**DIRECTIVES:**
1. Answer these questions about the flower photos thread:
(a) Where were the photos of Shama taken?
(b) What kind of planter stand appears in the photo with the pink flowers?
(c) What did the person taking the photos want Shama to stand on in the last photo?
2. Restate word for word the part of the flower photos thread that begins at the words "## hlang (Jan" and stops after "(May 23, 2014)".
3. Supply the next part of the flower photos thread, picking up after its last post.

# Flower Photos



## ShamaMama (Jul 27, 2015)

Here are some photos I took of Shama in our back yard yesterday.


----------



## ShamaMama (Jul 27, 2015)

And a few more. I love the one with the dragonfly planter stand and the pink flowers.


----------



## ShamaMama (Jul 27, 2015)

And the last two. I think the first is funny because you can see my reflection taking the photo as well as her other side. The last one took forever to get because she either didn't know I wanted her to stand on the cherubs or didn't want to stand on the cherubs.


----------



## Heather's (Jun 18, 2012)

Sweet pictures!


----------



## Henry&Kate (Mar 29, 2017)

She is such a little beauty queen! The one with the dragonfly planter is especially nice. Thanks for sharing these.


----------



## hlang (Jan 21, 2018)

Shama is so pretty and poses like a pro! How did you teach her to hold still and look pretty for the camera??


----------



## Ollie"s Mom (May 23, 2014)

What a little poser. She knows how to work it. So cute.

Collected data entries
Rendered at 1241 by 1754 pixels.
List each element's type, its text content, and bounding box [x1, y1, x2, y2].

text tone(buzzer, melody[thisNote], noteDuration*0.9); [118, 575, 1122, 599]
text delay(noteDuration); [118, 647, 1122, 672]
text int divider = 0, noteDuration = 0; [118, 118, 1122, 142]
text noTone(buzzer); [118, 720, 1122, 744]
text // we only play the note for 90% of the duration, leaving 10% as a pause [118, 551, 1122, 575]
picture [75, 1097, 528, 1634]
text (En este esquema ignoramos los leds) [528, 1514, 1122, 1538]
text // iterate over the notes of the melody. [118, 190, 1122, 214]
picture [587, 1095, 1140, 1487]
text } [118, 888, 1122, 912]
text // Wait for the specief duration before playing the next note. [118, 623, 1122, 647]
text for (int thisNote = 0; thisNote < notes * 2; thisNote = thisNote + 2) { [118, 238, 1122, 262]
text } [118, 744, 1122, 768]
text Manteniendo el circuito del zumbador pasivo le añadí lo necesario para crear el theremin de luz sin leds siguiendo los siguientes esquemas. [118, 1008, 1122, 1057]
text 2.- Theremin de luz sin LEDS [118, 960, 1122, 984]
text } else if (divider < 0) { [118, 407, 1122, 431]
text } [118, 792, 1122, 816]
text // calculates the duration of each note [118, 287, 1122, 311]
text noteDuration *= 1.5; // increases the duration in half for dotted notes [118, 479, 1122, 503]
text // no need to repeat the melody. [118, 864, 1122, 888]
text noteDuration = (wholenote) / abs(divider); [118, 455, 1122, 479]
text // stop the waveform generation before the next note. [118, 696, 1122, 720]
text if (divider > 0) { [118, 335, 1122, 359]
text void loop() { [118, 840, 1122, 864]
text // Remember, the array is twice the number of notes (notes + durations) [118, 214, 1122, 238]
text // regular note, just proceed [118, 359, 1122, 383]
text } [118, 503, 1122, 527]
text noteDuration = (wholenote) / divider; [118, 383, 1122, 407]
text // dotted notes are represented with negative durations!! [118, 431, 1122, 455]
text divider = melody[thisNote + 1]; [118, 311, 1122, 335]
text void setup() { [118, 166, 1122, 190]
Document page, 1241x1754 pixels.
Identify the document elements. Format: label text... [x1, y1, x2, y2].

**EXERCISE RESULTS:**
1.
(a) In the back yard.
(b) A dragonfly planter stand.
(c) The cherubs.

2.
## hlang (Jan 21, 2018)

Shama is so pretty and poses like a pro! How did you teach her to hold still and look pretty for the camera??


----------



## Ollie"s Mom (May 23, 2014)

3.
----------



## ShamaMama (Jul 27, 2015)

hlang said:


> Shama is so pretty and poses like a pro! How did you teach her to hold still and look pretty for the camera??


 We started taking photos of her when she was pretty small. We would always show her the treat then hold it right above the camera then say wait then take the picture then give the treat. (DH says we say wait before putting the treat above the camera.) We frequently have two of us taking the pictures, but these pictures were all taken by me without DH. She puts her paws up on things pretty easily because putting her paws on an upside-down Tupperware was something she learned to do in an early obedience/manners/intro to agility class we took.


----------



## Bowie's Mom (Oct 1, 2016)

She's the super model of the forum!


----------



## Molly120213 (Jan 22, 2014)

Shama is the supermodel of the forum! Love her!


----------



## Marni (Apr 1, 2017)

*Zoey Last Year*

I always like it when forum members join in with pictures, but I only have last years. From my rental house in the Buckhead section of Atlanta with baby Zoey.


----------



## Ditto's Mom (Apr 29, 2007)

Oh such a pretty girl with pretty flowers!


----------



## rorythehavanese (May 24, 2017)

Beautiful! Her long fur is gorgeous! How long does it take you to brush her?


----------



## ShamaMama (Jul 27, 2015)

rorythehavanese said:


> Beautiful! Her long fur is gorgeous! How long does it take you to brush her?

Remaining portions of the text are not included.